■ Tasks to perform:
**1.** From the speech on reviewing the pensions Bill, extract the part that opens with the words containing "This year, another" and closes with "in the amendment.", copying it word for word.
**2.** Do these statements agree with the speech on reviewing the pensions Bill? Answer yes or no for each, and quote the words from the speech that decide it. (a) The speaker agrees with Lord Fowler that the review should come after four years. (b) The first three Committee sittings on the Child Maintenance and Other Payments Bill will be evidence-taking. (c) The speaker considers it acceptable to alter Acts by statutory instrument years after their enactment.

■ Passage shown:
This year, another place has decided to experiment with a shortened form of pre-legislative scrutiny. The Minister and I will shortly be discussing the Child Maintenance and Other Payments Bill, which had its Second Reading in another place last week. It has been agreed that the first two Committee sittings will be evidence-taking, before that House settles down to discuss it in the normal way. If this modified procedure is a success, it will be suitable for far more Bills.
Like the noble Baroness the Lord President of the Council just now, I am therefore a devoted fan of pre-legislative scrutiny. However, there is a gap in our legislative armoury which my noble friend has quite properly identified in the amendment.
It often takes a minor earthquake—perhaps losing a court case—to persuade the Government of the day to bring in an amending Bill. Even then, it takes forever to squeeze it into the legislative programme for a particular year.
When Parliament is faced with a Bill on such a complicated subject as pensions, it is almost inevitable that it contains clauses with perverse effects or which do not achieve what was intended. Rather than drip-feeding those niggles into the government machine, it would be far better to have a thorough review of the resultant Act after a period. My noble friend Lord Fowler, with all his experience, believes that that should be four years, and I agree. It is a point on which the consensual alliance between the Minister and I may, I suspect, break down. Large chunks of Parts 1 and 2 of the Bill are hideously complicated and they are there for life. Who is to say now that the amended dispute resolution procedure in Clause 16 will prove satisfactory; or that the new arrangements for carer's credits and the deductions in qualifying years for a full state pension will benefit women to the extent that Ministers say they will; or that 68 will remain the appropriate age to receive a state pension? A properly orchestrated review would identify such problems and point to the need for alterations, not only administrative alterations but also legislative ones.
In the past, I have made adverse comments about skeleton Bills that are filled in with innumerable statutory instruments. The financial assistance scheme—about which we talked at some length, although it is only a clause—is a prime example. The Merits Committee has said time and time again that orders should not be made, except for the purposes defined in their parent Acts. I could not agree more strongly. Altering Acts by statutory instrument years after their enactment because failings are identified or circumstances change is not the way that government should behave. A review, such as that proposed by my noble friend, which leads to the correction of administrative mistakes and, if necessary, to an amending Bill is a worthy adjunct to our parliamentary procedures, and I support it unequivocally.

Lord Oakeshott of Seagrove Bay (Spokesperson in the Lords, Treasury; Liberal Democrat)

Dataset entries
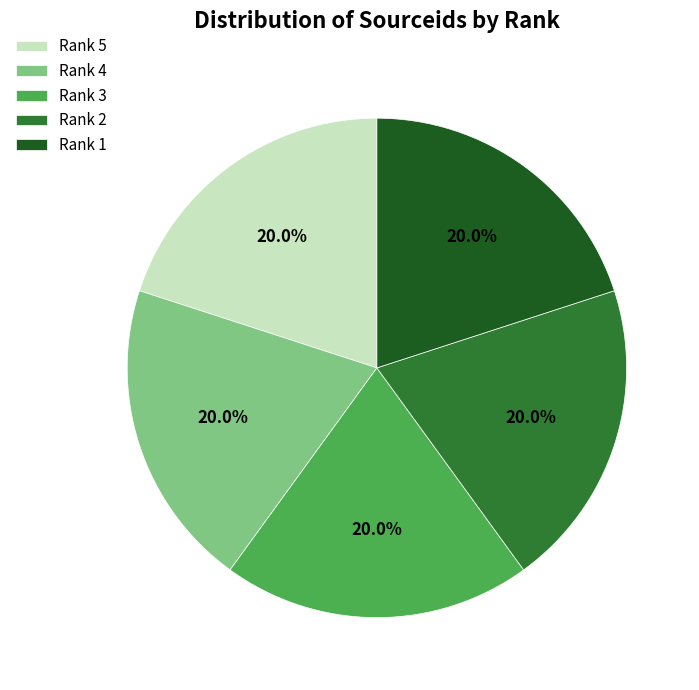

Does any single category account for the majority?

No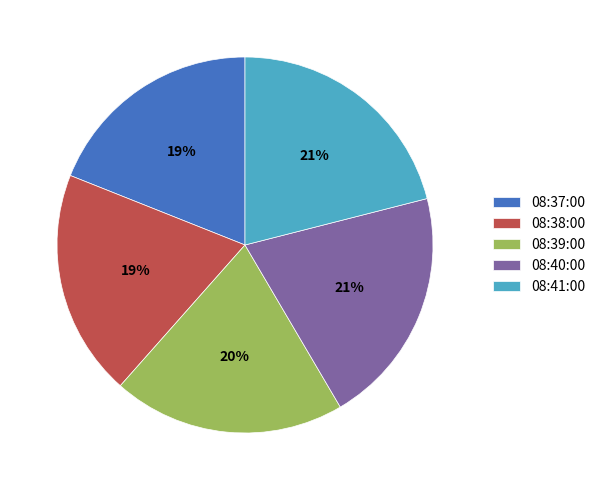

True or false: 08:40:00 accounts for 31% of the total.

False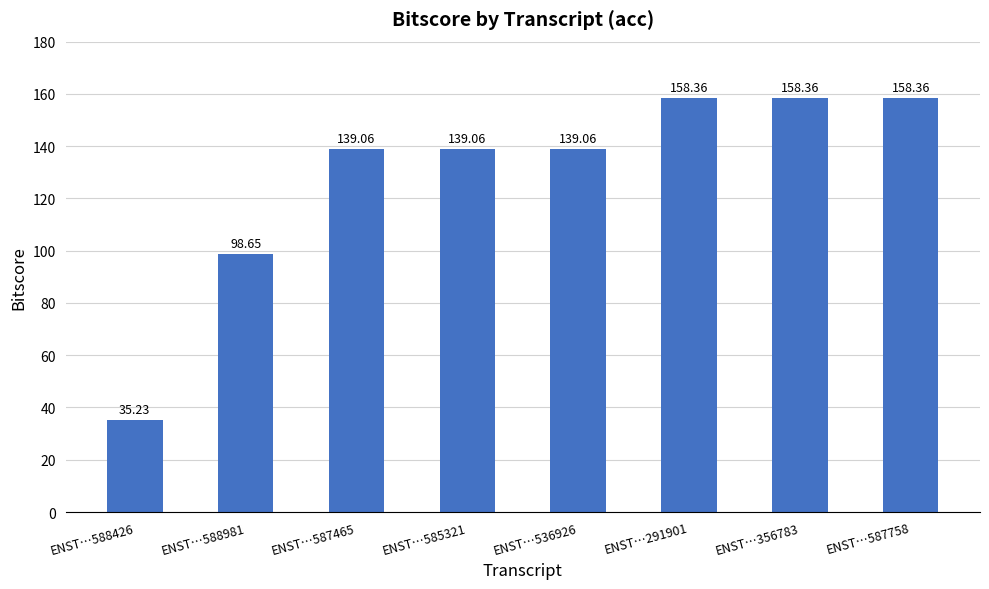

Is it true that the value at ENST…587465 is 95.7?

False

■ Answers to this exercise:
**1.**
This year, another place has decided to experiment with a shortened form of pre-legislative scrutiny. The Minister and I will shortly be discussing the Child Maintenance and Other Payments Bill, which had its Second Reading in another place last week. It has been agreed that the first two Committee sittings will be evidence-taking, before that House settles down to discuss it in the normal way. If this modified procedure is a success, it will be suitable for far more Bills.
Like the noble Baroness the Lord President of the Council just now, I am therefore a devoted fan of pre-legislative scrutiny. However, there is a gap in our legislative armoury which my noble friend has quite properly identified in the amendment.

**2.**
(a) Yes: "My noble friend Lord Fowler, with all his experience, believes that that should be four years, and I agree."
(b) No: "It has been agreed that the first two Committee sittings will be evidence-taking"
(c) No: "Altering Acts by statutory instrument years after their enactment because failings are identified or circumstances change is not the way that government should behave."